Work request
With the records as your source, report how many lines contain "Cover". Add no other words.

Saved entries
▼

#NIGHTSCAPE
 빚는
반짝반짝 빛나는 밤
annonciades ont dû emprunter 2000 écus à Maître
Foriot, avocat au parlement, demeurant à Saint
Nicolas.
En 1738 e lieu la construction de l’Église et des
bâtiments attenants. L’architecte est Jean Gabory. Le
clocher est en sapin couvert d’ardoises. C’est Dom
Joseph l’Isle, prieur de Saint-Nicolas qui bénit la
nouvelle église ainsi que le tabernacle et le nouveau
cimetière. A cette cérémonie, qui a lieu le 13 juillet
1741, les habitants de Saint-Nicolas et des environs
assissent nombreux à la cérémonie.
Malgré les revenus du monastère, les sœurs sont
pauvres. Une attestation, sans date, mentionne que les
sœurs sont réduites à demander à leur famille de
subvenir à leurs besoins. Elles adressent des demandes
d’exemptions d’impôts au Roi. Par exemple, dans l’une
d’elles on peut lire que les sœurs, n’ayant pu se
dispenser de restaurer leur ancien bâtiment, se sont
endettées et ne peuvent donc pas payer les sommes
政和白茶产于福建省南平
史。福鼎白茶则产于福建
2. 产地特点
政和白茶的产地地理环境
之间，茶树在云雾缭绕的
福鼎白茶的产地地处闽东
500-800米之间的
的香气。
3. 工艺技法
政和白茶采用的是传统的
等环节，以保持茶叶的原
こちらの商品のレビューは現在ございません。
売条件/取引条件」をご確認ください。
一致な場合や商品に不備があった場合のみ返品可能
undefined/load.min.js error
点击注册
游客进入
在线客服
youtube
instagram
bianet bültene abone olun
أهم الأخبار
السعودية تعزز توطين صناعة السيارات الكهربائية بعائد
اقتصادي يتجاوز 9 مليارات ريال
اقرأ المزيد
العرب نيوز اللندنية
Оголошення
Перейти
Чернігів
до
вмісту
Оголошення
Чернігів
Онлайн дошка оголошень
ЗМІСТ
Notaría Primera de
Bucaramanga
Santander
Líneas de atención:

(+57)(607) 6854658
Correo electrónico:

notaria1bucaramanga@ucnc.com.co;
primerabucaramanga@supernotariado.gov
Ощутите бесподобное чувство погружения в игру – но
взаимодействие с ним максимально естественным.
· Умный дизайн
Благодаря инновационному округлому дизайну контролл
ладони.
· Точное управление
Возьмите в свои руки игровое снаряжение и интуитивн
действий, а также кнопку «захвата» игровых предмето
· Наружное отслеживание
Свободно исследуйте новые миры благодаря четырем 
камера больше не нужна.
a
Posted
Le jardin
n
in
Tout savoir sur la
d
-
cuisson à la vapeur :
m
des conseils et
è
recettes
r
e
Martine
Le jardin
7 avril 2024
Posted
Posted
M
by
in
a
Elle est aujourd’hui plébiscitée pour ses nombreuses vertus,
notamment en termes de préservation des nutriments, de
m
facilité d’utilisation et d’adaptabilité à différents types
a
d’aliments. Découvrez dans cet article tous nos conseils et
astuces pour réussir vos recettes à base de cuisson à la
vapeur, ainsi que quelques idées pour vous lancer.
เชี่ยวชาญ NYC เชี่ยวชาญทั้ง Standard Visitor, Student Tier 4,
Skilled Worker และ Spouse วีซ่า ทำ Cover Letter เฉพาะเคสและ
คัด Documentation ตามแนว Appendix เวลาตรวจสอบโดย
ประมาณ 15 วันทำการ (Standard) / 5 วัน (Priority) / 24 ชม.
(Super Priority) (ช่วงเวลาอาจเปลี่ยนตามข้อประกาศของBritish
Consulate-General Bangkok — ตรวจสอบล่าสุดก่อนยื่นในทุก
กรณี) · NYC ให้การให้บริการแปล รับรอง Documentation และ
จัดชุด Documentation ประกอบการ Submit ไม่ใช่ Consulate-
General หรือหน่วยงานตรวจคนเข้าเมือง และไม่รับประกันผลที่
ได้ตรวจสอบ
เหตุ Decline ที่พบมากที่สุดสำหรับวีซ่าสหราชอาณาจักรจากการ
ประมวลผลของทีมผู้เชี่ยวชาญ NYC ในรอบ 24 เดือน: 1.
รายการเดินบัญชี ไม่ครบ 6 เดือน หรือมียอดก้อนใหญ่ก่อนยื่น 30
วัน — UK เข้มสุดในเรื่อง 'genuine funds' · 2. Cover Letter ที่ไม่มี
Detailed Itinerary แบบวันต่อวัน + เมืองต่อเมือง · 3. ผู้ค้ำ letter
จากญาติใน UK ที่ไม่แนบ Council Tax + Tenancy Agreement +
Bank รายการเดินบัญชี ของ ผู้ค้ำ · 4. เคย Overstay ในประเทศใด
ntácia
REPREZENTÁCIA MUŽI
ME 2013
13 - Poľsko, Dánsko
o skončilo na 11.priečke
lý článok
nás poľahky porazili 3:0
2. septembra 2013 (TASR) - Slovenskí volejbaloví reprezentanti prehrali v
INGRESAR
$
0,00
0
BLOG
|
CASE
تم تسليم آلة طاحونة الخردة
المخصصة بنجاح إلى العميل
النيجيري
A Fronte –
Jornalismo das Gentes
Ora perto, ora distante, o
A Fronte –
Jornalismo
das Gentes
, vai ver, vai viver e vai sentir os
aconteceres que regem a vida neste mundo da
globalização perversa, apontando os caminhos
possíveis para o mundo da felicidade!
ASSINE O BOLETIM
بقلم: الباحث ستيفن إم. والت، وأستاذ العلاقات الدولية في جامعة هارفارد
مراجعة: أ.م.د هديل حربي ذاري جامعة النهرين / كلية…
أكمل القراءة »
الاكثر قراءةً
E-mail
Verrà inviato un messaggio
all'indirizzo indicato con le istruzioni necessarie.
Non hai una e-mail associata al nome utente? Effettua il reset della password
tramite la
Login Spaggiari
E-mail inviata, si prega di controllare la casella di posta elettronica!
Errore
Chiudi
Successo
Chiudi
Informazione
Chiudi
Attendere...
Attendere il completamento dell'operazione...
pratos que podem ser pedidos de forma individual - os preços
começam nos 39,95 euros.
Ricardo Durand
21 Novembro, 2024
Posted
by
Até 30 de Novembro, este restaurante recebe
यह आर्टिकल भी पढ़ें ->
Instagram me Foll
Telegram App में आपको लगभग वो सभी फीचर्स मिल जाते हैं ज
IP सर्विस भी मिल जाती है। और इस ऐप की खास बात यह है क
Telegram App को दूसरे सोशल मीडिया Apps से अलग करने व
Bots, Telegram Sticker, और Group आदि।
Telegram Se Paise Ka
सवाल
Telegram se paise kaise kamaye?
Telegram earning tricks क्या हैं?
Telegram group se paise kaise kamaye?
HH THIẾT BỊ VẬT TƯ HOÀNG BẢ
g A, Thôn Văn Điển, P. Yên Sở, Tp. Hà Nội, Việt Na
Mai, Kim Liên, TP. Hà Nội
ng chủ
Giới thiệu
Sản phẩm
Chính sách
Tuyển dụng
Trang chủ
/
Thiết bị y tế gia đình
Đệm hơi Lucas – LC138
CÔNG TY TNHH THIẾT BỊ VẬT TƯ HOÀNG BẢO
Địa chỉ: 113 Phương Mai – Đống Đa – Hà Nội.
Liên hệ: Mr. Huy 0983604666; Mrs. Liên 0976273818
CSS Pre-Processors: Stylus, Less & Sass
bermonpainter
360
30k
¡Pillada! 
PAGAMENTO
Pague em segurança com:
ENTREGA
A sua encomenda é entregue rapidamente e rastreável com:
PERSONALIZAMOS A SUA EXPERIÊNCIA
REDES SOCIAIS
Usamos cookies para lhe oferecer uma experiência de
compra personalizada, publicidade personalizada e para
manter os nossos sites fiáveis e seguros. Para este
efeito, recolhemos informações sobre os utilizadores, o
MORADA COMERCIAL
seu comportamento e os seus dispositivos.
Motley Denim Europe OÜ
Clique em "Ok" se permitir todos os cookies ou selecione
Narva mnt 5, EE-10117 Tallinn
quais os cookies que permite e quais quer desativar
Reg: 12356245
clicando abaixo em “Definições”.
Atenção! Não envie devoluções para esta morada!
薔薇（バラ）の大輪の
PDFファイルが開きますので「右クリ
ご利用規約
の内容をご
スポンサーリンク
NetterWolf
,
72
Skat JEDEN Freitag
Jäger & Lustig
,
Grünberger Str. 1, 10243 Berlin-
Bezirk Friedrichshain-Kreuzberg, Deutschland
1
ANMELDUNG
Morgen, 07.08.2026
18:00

▲

Solved problem
2